Similarly, when converting to numeric types, we have to convert the user-defined missing values to NA values used in the R language. For numerical analysis, convert with as_numeric.

as.numeric(sl1)
#> [1] 1 1 0 8 8 8
as_numeric(sl1)
#> [1]  1  1  0 NA NA NA

Arithmetics

The median value is correctly displayed, because user-defined missing values are removed from the calculation. Only a few arithmetic methods are implemented, such as

median()

median(as.numeric(sl1))
#> [1] 4.5
median(sl1)
#> [1] 1

quantile()

quantile(as.numeric(sl1), 0.9)
#> 90% 
#>   8
quantile(sl1, 0.9)
#> 90% 
#>   1

mean()

mean(as.numeric(sl1))
#> [1] 4.333333
mean(sl1)
#> [1] NA
mean(sl1, na.rm = TRUE)
#> [1] 0.6666667

weighted.mean() - always removes NA values.
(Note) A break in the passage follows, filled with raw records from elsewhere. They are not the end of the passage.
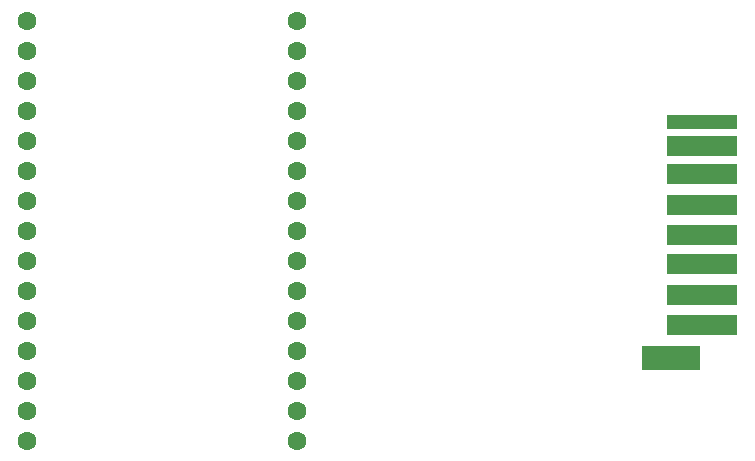
<source format=gbr>
%TF.GenerationSoftware,KiCad,Pcbnew,(6.0.6-0)*%
%TF.CreationDate,2022-08-03T21:57:52-07:00*%
%TF.ProjectId,sd_bt_streamer,73645f62-745f-4737-9472-65616d65722e,rev?*%
%TF.SameCoordinates,Original*%
%TF.FileFunction,Soldermask,Bot*%
%TF.FilePolarity,Negative*%
%FSLAX46Y46*%
G04 Gerber Fmt 4.6, Leading zero omitted, Abs format (unit mm)*
G04 Created by KiCad (PCBNEW (6.0.6-0)) date 2022-08-03 21:57:52*
%MOMM*%
%LPD*%
G01*
G04 APERTURE LIST*
%ADD10C,1.600000*%
%ADD11R,6.000000X1.750000*%
%ADD12R,6.000000X1.250000*%
%ADD13R,5.000000X2.000000*%
G04 APERTURE END LIST*
D10*
%TO.C,U2*%
X150570000Y-63720000D03*
X150570000Y-66260000D03*
X150570000Y-68800000D03*
X150570000Y-71340000D03*
X150570000Y-73880000D03*
X150570000Y-76420000D03*
X150570000Y-78960000D03*
X150570000Y-81500000D03*
X150570000Y-84040000D03*
X150570000Y-86580000D03*
X150570000Y-89120000D03*
X150570000Y-91660000D03*
X150570000Y-94200000D03*
X150570000Y-96740000D03*
X150570000Y-99280000D03*
X173430000Y-99280000D03*
X173430000Y-96740000D03*
X173430000Y-94200000D03*
X173430000Y-91660000D03*
X173430000Y-89120000D03*
X173430000Y-86580000D03*
X173430000Y-84040000D03*
X173430000Y-81500000D03*
X173430000Y-78960000D03*
X173430000Y-76420000D03*
X173430000Y-73880000D03*
X173430000Y-71340000D03*
X173430000Y-68800000D03*
X173430000Y-66260000D03*
X173430000Y-63720000D03*
%TD*%
D11*
%TO.C,U1*%
X207703000Y-89514600D03*
X207703000Y-86965000D03*
X207703000Y-84370000D03*
X207703000Y-81840000D03*
X207703000Y-79305000D03*
X207703000Y-76740000D03*
X207703000Y-74340000D03*
D12*
X207703000Y-72340000D03*
D13*
X205030000Y-92300000D03*
%TD*%
M02*

</source>
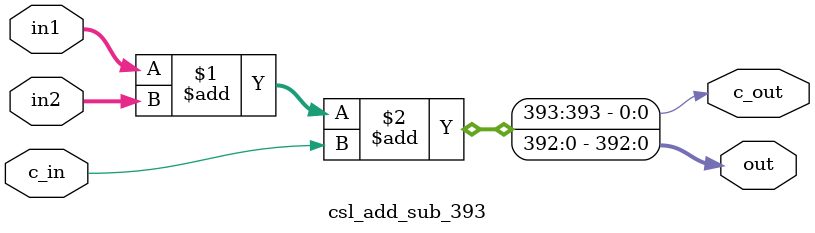
<source format=v>

module csl_add_sub_393(c_out, out, in1, in2, c_in);
input [392:0] in1, in2;
input c_in;
output [392:0] out;
output c_out;

assign {c_out,out} = in1 + in2 + c_in;


endmodule

</source>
weights1 <- runif(n = 6, min = 0, max = 1)
weighted.mean(as.numeric(sl1), weights1)
#> [1] 2.777608
weighted.mean(sl1, weights1)
#> [1] 0.603679

sum()

sum(as.numeric(sl1))
#> [1] 26
sum(sl1, na.rm = TRUE)
#> [1] 2

The result of the conversion to numeric can be used for other mathematical / statistical function.

as_numeric(sl1)
#> [1]  1  1  0 NA NA NA
min(as_numeric(sl1))
#> [1] NA
min(as_numeric(sl1), na.rm = TRUE)
#> [1] 0